____ SOURCE DOCUMENT

"Expenses Rank" = dense_rank(desc(`Total of Expenses`)),
"Total Rank" = dense_rank((`Quantity Rank` + `Expenses Rank`) / 2)) %>%
arrange(`Total Rank`) %>%
relocate(`Quantity Rank`, .after = `Total Quantity Purchased`)
```
<br>
If we want to consider cancelled invoices as well, we could build a table with only those
```{r}
df %>%
filter(str_starts(Invoice, "C")) %>%
mutate(Expense = abs(Quantity) * Price) %>%
group_by(CustomerID) %>%
summarise("Number of Cancelled Invoices" = n_distinct(Invoice),
"Total Quantity Cancelled" = sum(abs(Quantity)),
"Total of Lost Expenses" = round(sum(Expense), 2)) %>%
mutate("Quantity Rank" = dense_rank(desc(`Total Quantity Cancelled`)),
"Expenses Rank" = dense_rank(desc(`Total of Lost Expenses`)),
"Total Rank" = dense_rank((`Quantity Rank` + `Expenses Rank`) / 2)) %>%
arrange(`Total Rank`) %>%
relocate(`Quantity Rank`, .after = `Total Quantity Cancelled`)
```
or we could subtract the cancelled values from the confirmed ones,
```{r}
df %>%
mutate(Expense = Quantity * Price) %>%
group_by(CustomerID) %>%
summarise("Number of Invoices" = n_distinct(Invoice),
"Number of Cancelled Invoices" = n_distinct(Invoice[Quantity < 0]),
"Total Quantity Purchased" = sum(Quantity[Quantity > 0]),
"Total Quantity Cancelled" = abs(sum(Quantity[Quantity < 0])),
"Total of Expenses" = round(sum(Expense[Quantity > 0]), 2),
"Total of Lost Expenses" = round(abs(sum(Expense[Quantity < 0])), 2)) %>%
arrange(desc(`Number of Invoices`))

________

» **WORK INSTRUCTIONS**
1. In the R excerpt on customer invoices, how is Expense calculated in the table built only from cancelled invoices?
2. Pick up the R excerpt on customer invoices after its final line and keep writing it.

____ INFORMATION SHOWN

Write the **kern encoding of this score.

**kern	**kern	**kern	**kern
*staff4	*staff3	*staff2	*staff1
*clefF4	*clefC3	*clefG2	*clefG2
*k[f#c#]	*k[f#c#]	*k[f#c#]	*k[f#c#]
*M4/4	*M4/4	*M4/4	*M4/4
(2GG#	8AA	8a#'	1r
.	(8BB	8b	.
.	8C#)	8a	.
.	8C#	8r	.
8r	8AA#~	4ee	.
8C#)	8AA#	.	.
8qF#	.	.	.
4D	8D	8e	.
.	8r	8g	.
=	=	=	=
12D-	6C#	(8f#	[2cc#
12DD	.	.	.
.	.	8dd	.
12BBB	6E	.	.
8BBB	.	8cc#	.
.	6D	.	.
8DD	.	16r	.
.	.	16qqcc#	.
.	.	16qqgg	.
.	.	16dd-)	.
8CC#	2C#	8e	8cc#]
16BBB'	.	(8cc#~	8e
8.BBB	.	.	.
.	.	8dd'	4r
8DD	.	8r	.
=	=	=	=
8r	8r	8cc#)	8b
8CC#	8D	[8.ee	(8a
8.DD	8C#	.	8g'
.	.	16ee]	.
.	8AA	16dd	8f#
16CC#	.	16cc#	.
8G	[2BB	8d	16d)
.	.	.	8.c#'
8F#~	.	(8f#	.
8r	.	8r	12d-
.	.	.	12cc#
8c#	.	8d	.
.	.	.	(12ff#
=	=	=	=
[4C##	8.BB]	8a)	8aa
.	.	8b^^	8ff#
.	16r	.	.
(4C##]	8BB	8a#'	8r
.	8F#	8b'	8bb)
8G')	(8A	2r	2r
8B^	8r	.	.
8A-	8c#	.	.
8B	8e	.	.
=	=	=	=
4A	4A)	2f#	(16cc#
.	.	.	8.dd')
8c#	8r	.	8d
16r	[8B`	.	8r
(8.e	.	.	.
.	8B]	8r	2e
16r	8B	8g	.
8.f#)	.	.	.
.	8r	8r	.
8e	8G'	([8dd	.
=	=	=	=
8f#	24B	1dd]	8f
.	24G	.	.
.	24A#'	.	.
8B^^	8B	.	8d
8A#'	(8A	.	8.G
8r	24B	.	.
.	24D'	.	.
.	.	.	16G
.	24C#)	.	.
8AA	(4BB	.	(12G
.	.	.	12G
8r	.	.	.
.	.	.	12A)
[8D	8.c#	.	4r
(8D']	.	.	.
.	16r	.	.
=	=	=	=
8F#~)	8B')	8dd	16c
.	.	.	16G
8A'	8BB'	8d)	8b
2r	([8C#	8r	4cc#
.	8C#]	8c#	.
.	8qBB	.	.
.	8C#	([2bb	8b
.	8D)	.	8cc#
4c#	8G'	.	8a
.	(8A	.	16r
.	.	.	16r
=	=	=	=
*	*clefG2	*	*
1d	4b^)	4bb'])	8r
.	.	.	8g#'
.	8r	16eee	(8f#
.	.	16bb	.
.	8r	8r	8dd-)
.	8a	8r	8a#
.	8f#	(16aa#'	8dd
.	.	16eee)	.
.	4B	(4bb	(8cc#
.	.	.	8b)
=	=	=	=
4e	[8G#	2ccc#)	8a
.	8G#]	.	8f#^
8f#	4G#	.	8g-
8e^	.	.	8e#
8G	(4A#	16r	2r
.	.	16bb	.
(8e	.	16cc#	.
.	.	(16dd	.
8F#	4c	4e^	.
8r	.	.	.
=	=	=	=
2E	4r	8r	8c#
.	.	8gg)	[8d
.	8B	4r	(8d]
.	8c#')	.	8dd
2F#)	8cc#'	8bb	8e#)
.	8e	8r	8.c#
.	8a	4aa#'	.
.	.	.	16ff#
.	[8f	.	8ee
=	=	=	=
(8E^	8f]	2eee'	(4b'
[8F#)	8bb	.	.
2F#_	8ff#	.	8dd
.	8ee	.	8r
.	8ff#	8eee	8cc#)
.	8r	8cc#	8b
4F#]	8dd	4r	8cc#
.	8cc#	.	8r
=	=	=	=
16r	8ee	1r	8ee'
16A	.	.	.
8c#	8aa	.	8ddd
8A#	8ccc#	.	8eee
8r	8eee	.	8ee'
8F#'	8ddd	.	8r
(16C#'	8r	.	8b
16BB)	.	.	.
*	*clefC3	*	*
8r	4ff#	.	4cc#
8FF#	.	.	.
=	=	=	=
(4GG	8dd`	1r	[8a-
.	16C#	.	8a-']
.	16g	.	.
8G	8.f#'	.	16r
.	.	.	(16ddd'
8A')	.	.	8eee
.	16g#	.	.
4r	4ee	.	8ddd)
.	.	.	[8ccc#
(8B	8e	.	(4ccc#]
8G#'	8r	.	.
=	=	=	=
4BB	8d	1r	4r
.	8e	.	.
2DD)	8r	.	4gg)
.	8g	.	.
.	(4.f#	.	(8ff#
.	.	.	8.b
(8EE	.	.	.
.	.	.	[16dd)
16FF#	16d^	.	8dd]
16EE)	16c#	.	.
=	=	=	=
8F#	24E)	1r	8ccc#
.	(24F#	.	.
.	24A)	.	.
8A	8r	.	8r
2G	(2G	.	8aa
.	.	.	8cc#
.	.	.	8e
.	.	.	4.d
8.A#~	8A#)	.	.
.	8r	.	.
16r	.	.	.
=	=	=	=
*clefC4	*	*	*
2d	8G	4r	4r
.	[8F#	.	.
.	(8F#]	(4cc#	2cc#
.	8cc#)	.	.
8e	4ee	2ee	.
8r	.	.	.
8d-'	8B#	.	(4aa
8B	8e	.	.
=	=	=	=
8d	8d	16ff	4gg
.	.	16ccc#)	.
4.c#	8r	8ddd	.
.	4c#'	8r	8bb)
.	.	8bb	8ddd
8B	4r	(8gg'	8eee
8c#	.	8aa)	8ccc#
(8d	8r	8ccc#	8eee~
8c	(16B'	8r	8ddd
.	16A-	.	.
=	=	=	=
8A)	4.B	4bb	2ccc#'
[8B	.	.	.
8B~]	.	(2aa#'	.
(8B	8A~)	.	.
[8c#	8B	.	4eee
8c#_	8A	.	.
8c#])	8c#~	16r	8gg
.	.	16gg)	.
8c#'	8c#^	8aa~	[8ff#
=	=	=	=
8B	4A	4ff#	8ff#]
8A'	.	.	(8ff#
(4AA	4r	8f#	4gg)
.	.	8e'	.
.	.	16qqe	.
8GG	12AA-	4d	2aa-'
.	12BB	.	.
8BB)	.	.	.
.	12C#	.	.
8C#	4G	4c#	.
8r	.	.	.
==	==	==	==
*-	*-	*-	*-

________

» **PER-TASK ANSWERS**
1. As the absolute value of Quantity multiplied by Price.

2.
```
to show the net values.
```{r}
df %>%
mutate(Expense = Quantity * Price) %>%
group_by(CustomerID) %>%
summarise("Number of Invoices" = n_distinct(Invoice),
"Number of Cancelled Invoices" = n_distinct(Invoice[Quantity < 0]),
"Total Quantity Purchased" = sum(Quantity[Quantity > 0]),
"Total Quantity Cancelled" = abs(sum(Quantity[Quantity < 0])),
"Total of Expenses" = sum(Expense[Quantity > 0]),
"Total of Lost Expenses" = abs(sum(Expense[Quantity < 0]))) %>%
mutate(CustomerID = CustomerID,
"Number of Invoices" = `Number of Invoices`,
"Number of Cancelled Invoices" = `Number of Cancelled Invoices`,
"Total Net Quantity" = `Total Quantity Purchased` - `Total Quantity Cancelled`,
"Quantity Rank" = dense_rank(desc(`Total Net Quantity`)),
"Total Net Expenses" = round(`Total of Expenses` - `Total of Lost Expenses`, 2),
"Expenses Rank" = dense_rank(desc(`Total Net Expenses`)),
"Total Rank" = dense_rank((`Quantity Rank` + `Expenses Rank`) / 2), .keep = "none") %>%
arrange(`Total Rank`)
```
<br>
# - *monthly expenses and invoices*
We can then combine how much a client spends and how frequently by constructing a table that shows, for each client, the monthly expenses together with some summary metrics like their total, the percentage over the global, the monthly average and the number of months without a purchase.
```{r}
df %>%
filter(!str_starts(Invoice, "C")) %>%
mutate(Expense = Quantity * Price,
Month = format(InvoiceDate, "%y/%m")) %>%
group_by(CustomerID, Month) %>%
summarise("Total Expenses" = sum(Expense), .groups = "drop") %>%
tidyr::pivot_wider(names_from = Month, values_from = `Total Expenses`, names_sort = TRUE) %>%
mutate("Total Expenses" = round(rowSums(across(where(is.numeric)), na.rm = TRUE), 2),
"Percentage over Global" = formattable::percent(`Total Expenses` / sum(`Total Expenses`)),
"Rounded Monthly Average" = round(rowMeans(across(where(is.numeric)), na.rm = TRUE), 2),
"Number of Missing Months" = rowSums(is.na(pick(everything()))), .after = "CustomerID") %>%
arrange(desc(`Total Expenses`))
```
<br>
We can also build a similar table also for the number of invoices.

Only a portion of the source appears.